The award recognizes scholars who have demonstrated impressive scholarship, service, and teaching early in the tenure process. The selection committee said they were “impressed by her scholarly accomplishments, as well as her commitment to supporting students, strengthening her field and institution, and building a more inclusive academic community.”
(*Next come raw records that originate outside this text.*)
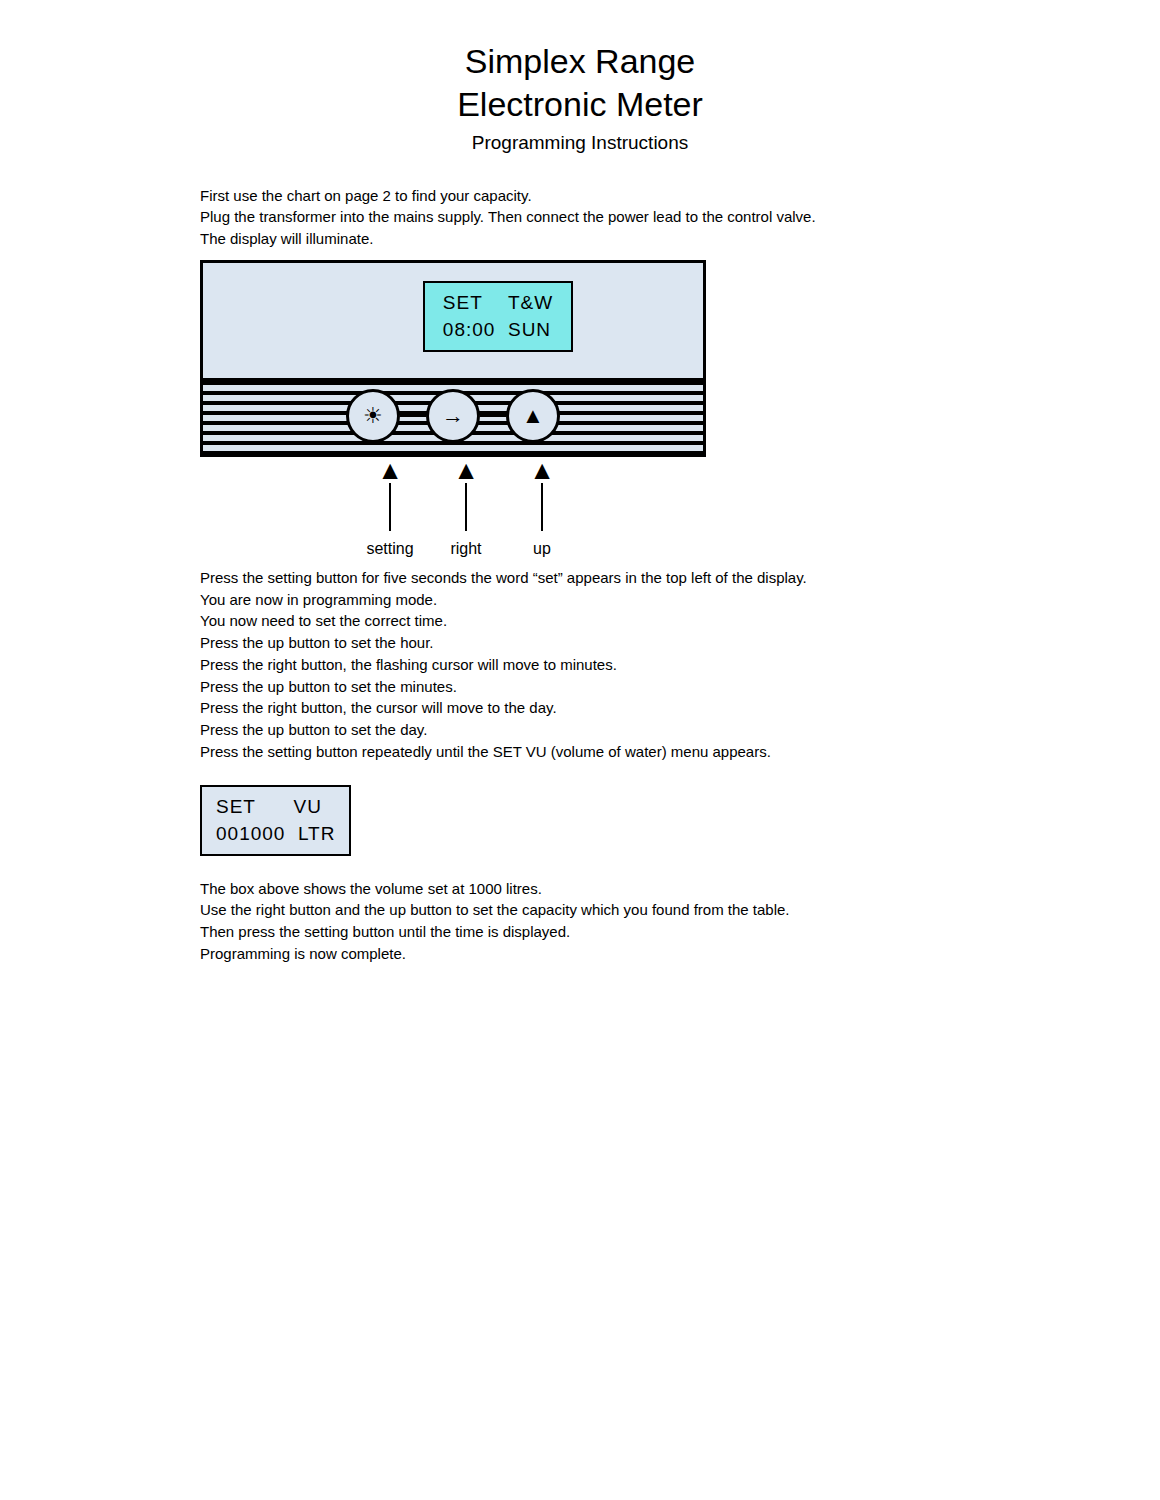Simplex Range
Electronic Meter
Programming Instructions
First use the chart on page 2 to find your capacity.
Plug the transformer into the mains supply. Then connect the power lead to the control valve.
The display will illuminate.
SET T&W
08:00 SUN
☀
→
▲
▲
setting
▲
right
▲
up
Press the setting button for five seconds the word “set” appears in the top left of the display.
You are now in programming mode.
You now need to set the correct time.
Press the up button to set the hour.
Press the right button, the flashing cursor will move to minutes.
Press the up button to set the minutes.
Press the right button, the cursor will move to the day.
Press the up button to set the day.
Press the setting button repeatedly until the SET VU (volume of water) menu appears.
SET VU
001000 LTR
The box above shows the volume set at 1000 litres.
Use the right button and the up button to set the capacity which you found from the table.
Then press the setting button until the time is displayed.
Programming is now complete.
Ramírez is a historian of the modern United States who specializes in migration, Latinxs, labor, oral history, and indigeneity. She is currently working on her first book, tentatively titled Indigeneity on the Move: Transborder Politics from Michoacán to North Carolina, a historic and interdisciplinary analysis of a diasporic Indigenous community and their transforming sense of indigeneity.  She has published chapters in Faith and Power: Latina/o Religious Politics Since 1945 (NYU Press), and in Migration, Identity, and Belonging: Defining Borders and Boundaries of the Homeland (Routledge). She has also published in the Journal of Southern History and Radical History Review.

Ramírez has personal experience with and an intellectual commitment to migrant workers and their families. She has worked as a community organizer in North Carolina with United We Dream and has organized in refugee and immigrant communities in Minneapolis, Minnesota; Durham, North Carolina; and now Champaign-Urbana, Illinois. She has also worked with K­-12 students, young adults, and families, to think critically about racism, violence, and injustice, while developing a vision for a collective community.